Richard Monnier
Dossier mis à jour — 16/09/2012

Futurs Antérieurs

Futurs Antérieurs, Position
Texte d'introduction à la Collection de futurs antérieurs, exposée à la galerie Marion Meyer Contemporain, Paris, 2011

                                                            Sensation
"Il aura fallu 24 heures au tsunami pour atteindre les côtes de l'Inde". Cette phrase placée au milieu d'une carte géographique qui illustrait un article du "Monde des Documents", a retenu mon attention parce qu'elle se distinguait de toutes les autres informations sensées apporter un point de vue objectif comme le voudrait la réputation de ce journal. En n'écrivant pas simplement "Il a fallu 24 heures au tsunami pour atteindre les côtes de l'Inde", l'auteur a laissé passer une appréciation personnelle concernant un événement qui "ne peut laisser insensible" comme on dit couramment. Avec l'emploi du futur antérieur, on ressent une sorte de fascination devant cette catastrophe pour son caractère à la fois exceptionnellement puissant et inexorablement destructeur.

                                                          Subjectivité
"Il aura fait beau aujourd'hui", cette phrase entendue au retour d'une promenade, n'avait pas provoqué de réponse dans le groupe à qui elle semblait adressée. L'ami qui l'avait prononcée, continuait à regarder devant lui sans chercher d'interlocuteur. Apparemment, il ne faisait pas un simple constat, auquel cas il aurait pu dire : "Il a fait beau aujourd'hui". En employant le futur antérieur, sa phrase était restée suspendue, comme s'il voulait faire durer un moment agréable alors qu'il voyait la fin de la journée approcher.

                                                           Collection
Collectionneur passionné mais sans moyen, j'ai décidé de thésauriser ce qui appartient à tout le monde, mais pas n'importe quels objets, seulement des moments précieux. J'expose ces moments où chacun résiste à sa façon "au temps qui passe" et à d'autres évidences qui plombent notre existence. Cette collection montre comment chacun essaie de trouver "une temporalité sensationnelle" comme le dit Germain Lacasse.

                                                              Visuel
Un certain public croit naïvement que tout ce qui est à lire relève de la littérature, et pense qu'en exposant ma collection de futurs antérieurs, je trahis mes pratiques artistiques antérieures. Oui, je suis ailleurs, il s'agit bien d'un déplacement, mieux, il s'agit d'une rencontre avec des auteurs, des grammairiens qui, de leur côté, depuis Nicolas Beauzée, se sont écartés de la forme d'analyse écrite et ont accordé une valeur explicative à la représentation visuelle des temps verbaux.

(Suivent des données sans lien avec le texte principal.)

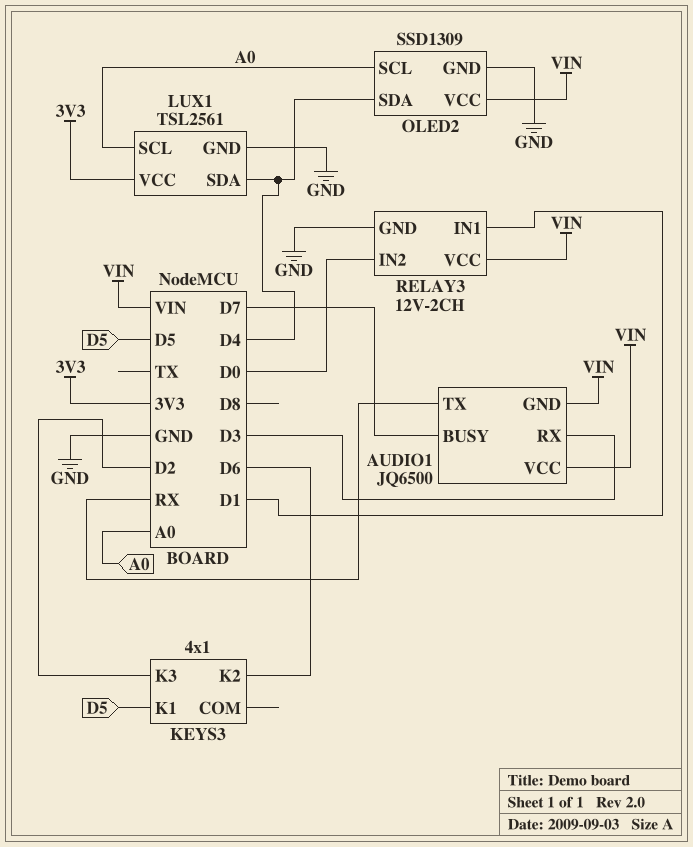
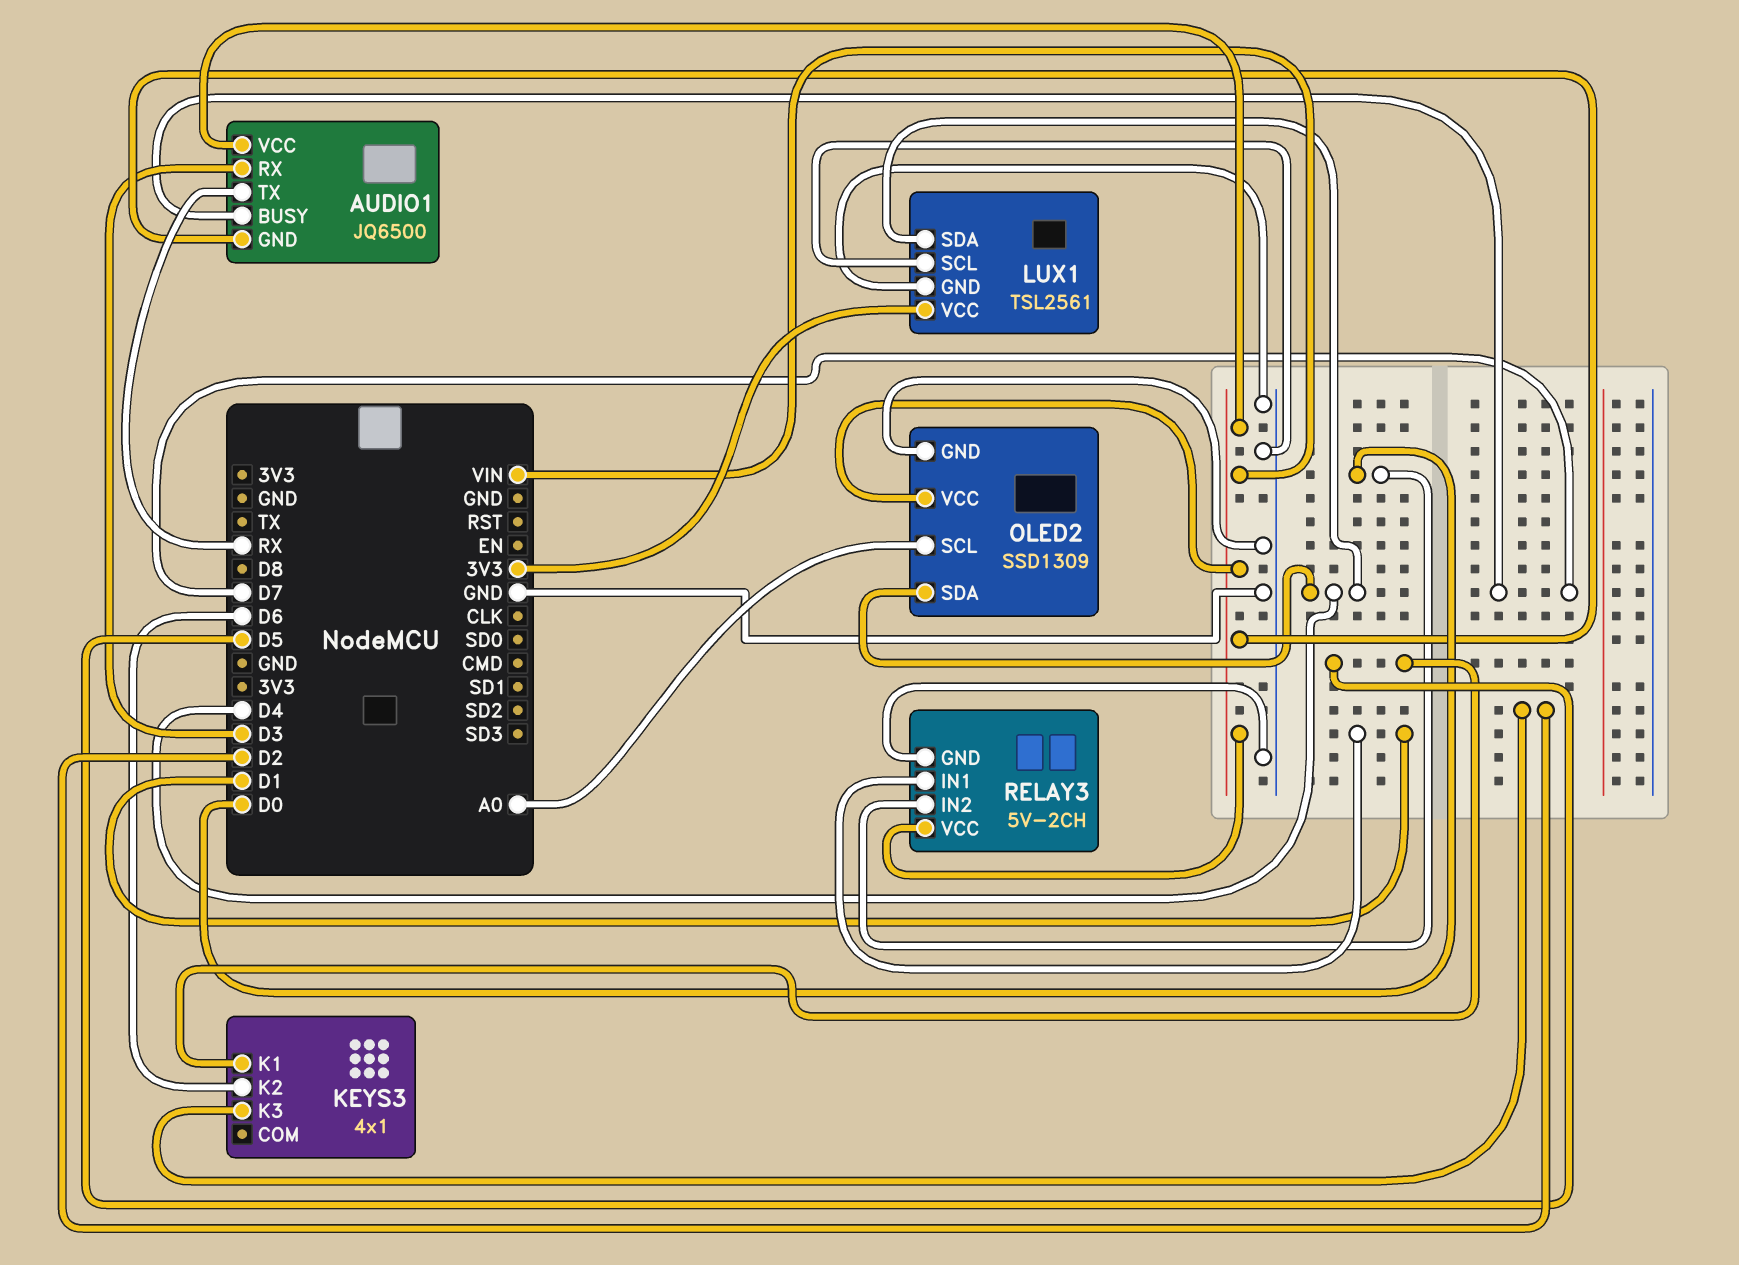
LUX1 pin SCL: A0 -> GND
RELAY3: 12V-2CH -> 5V-2CH

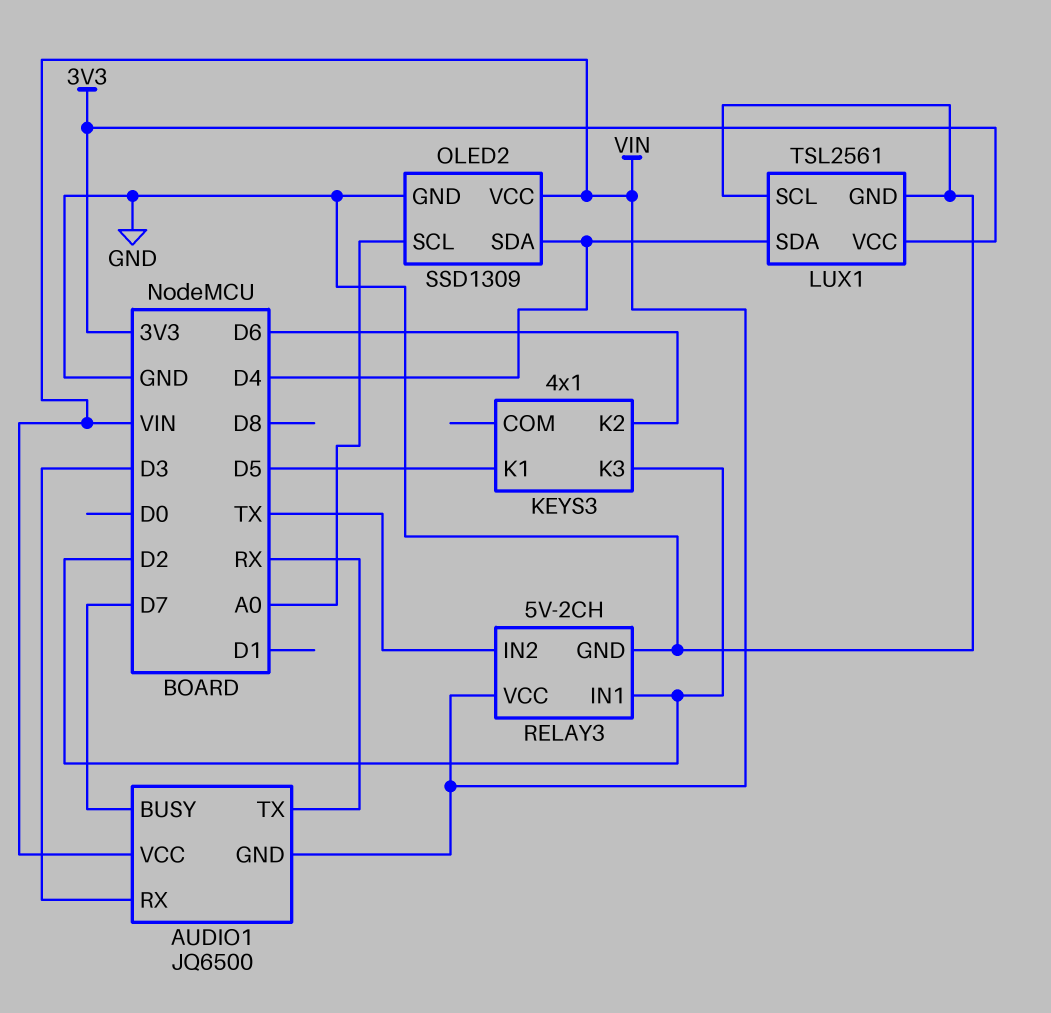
RELAY3 pin IN1: D1 -> D2
RELAY3 pin IN2: D0 -> TX

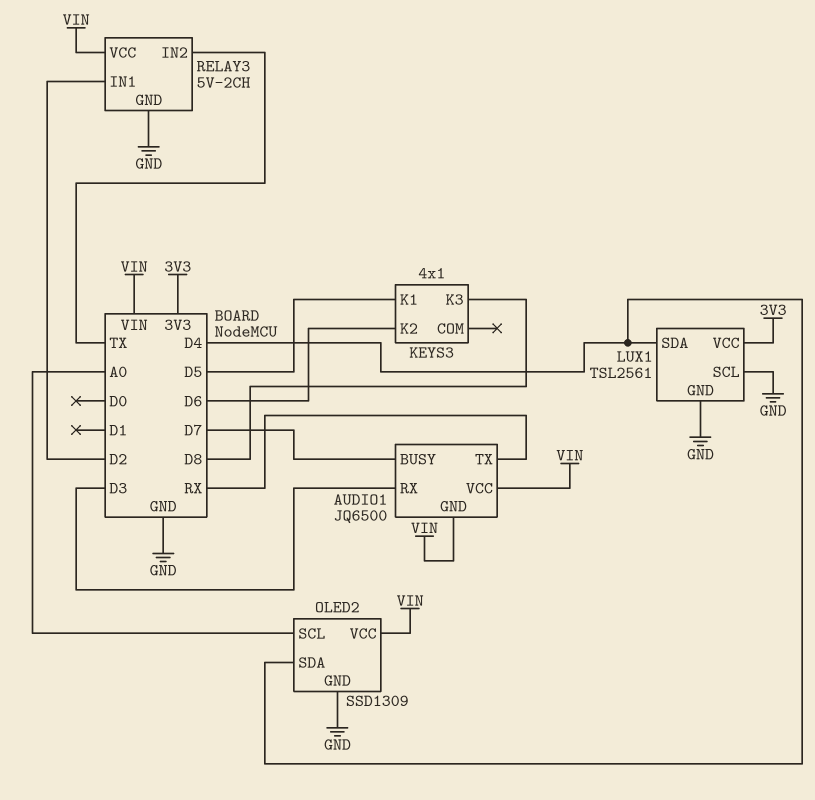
KEYS3 pin K3: D2 -> D8

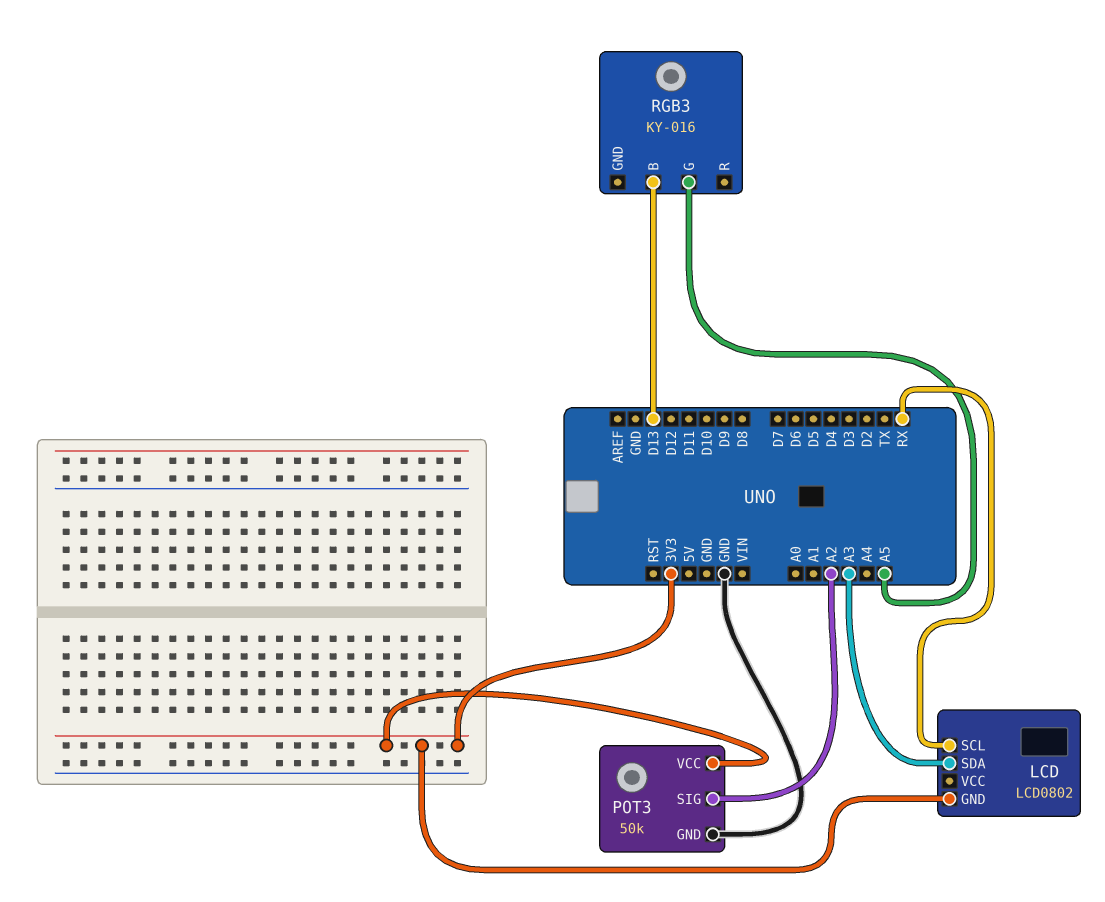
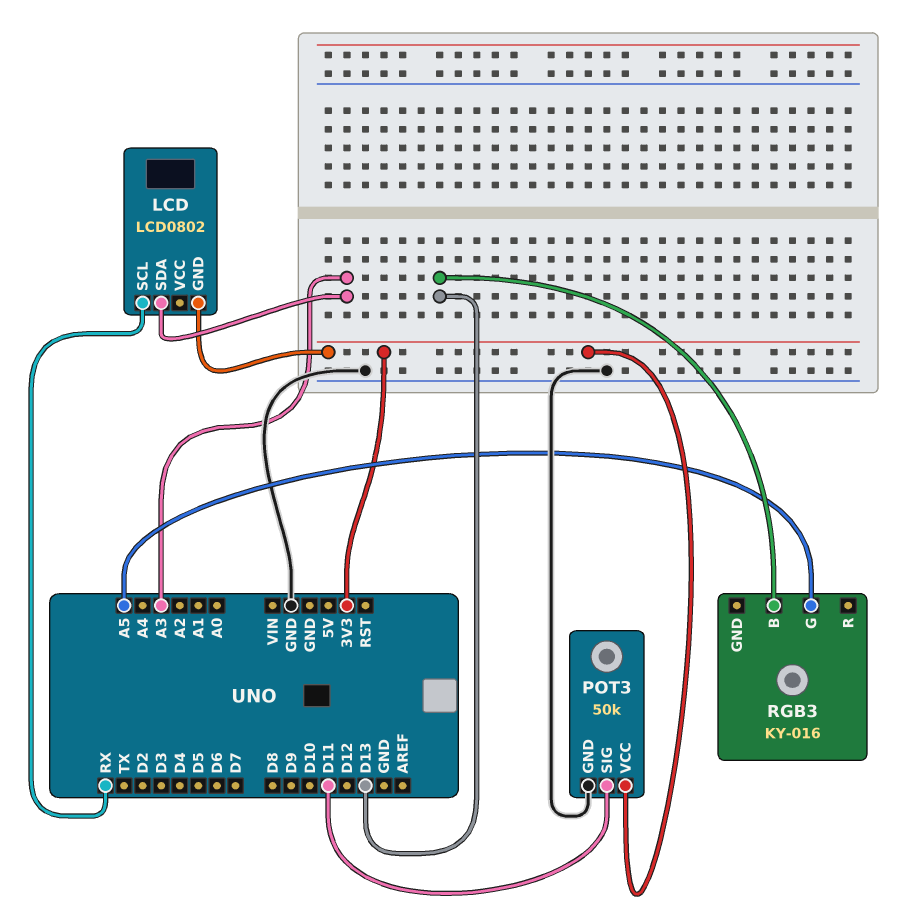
POT3 pin SIG: A2 -> D11

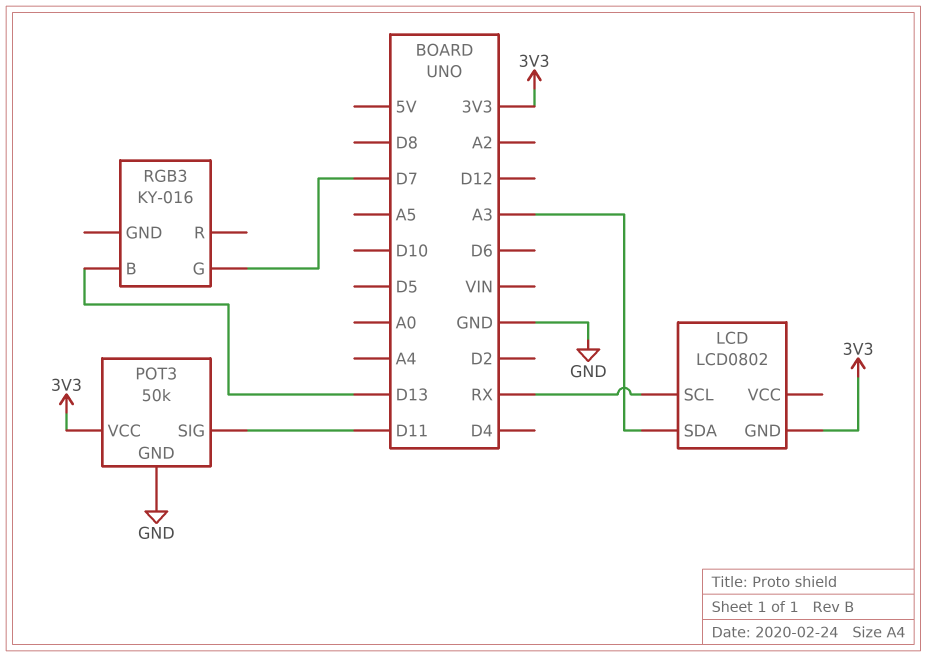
RGB3 pin G: A5 -> D7

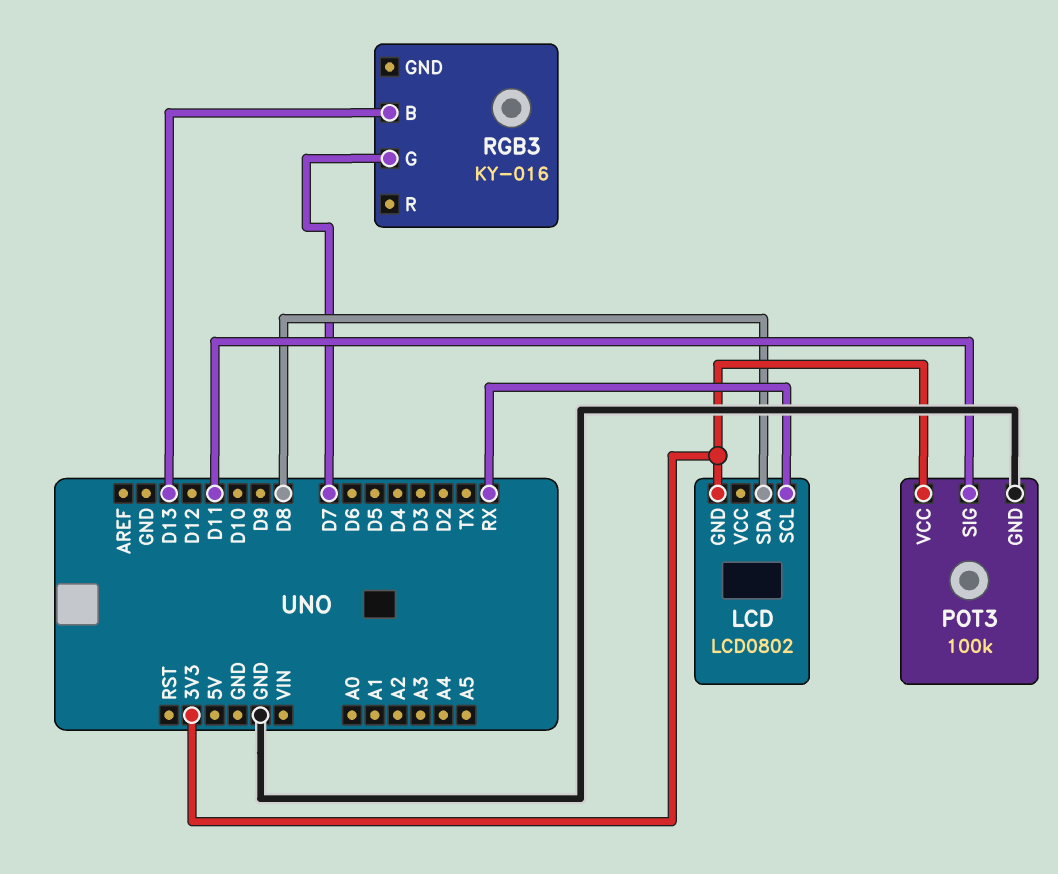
LCD pin SDA: A3 -> D8
POT3: 50k -> 100k

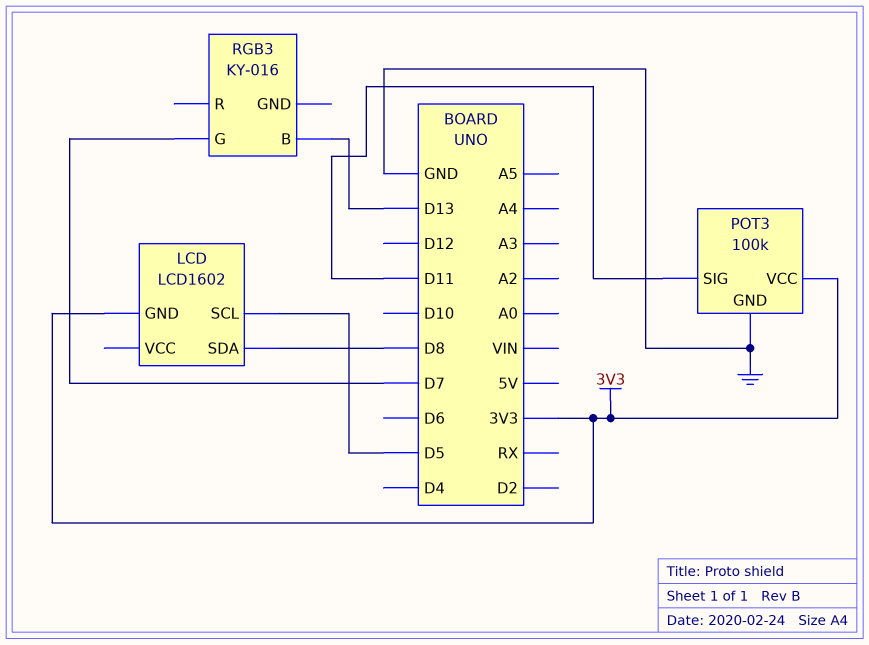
LCD: LCD0802 -> LCD1602
LCD pin SCL: RX -> D5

                                                     Monument historique
Pendant que d'autres artistes se mesurent au Grand Palais ou au château de Versailles, je me frotte moi aussi à un monument historique mais ce monument est encore vivant et indemne de toute intervention d'une commission de protection du patrimoine. Je ne veux pas cantonner mes déplacements sous les voutes d'un bâtiment restauré, je veux naviguer dans un monument toujours en construction, dans une œuvre jamais édifiante.

                                                          Sémiométrie
D'après Jean-François Steiner, c'est Charles E. Osgood qui a introduit le concept "d'espace de sens". Dans l'introduction de son livre sur la sémiométrie, il évoque "Ces intuitions qui nous laissaient attribuer une distance de sens entre les mots [...] elles étaient l'expression d'une réalité qui, pour apparemment inaccessible à un instrument d'observation objectif, n'en était pas moins stable...". La sémiométrie a été développée par les instituts de sondage dont le travail consiste à enregistrer les valeurs numériques attribuées à une liste de mots par les personnes sondées et à les représenter suivant des axes prédéfinis, sous forme de "nuages de mots".

                                                         Art conceptuel
Beaucoup d'œuvres des artistes conceptuels se distinguent par leur forme écrite : définitions éditées sur feuilles A4 et posées sur le rebord d'une fenêtre ou propositions directement écrites sur les murs des galeries. "Toutes les choses que je connais mais auxquelles je ne pense pas en ce moment", 1969. Robert Barry nous place physiquement devant quelque chose de difficilement concevable, ou de difficilement représentable comme il avait commencé à le faire dans ses photographies des gaz inertes. Je me souviens de ses adverbes de lieu éparpillés sur le blanc du mur.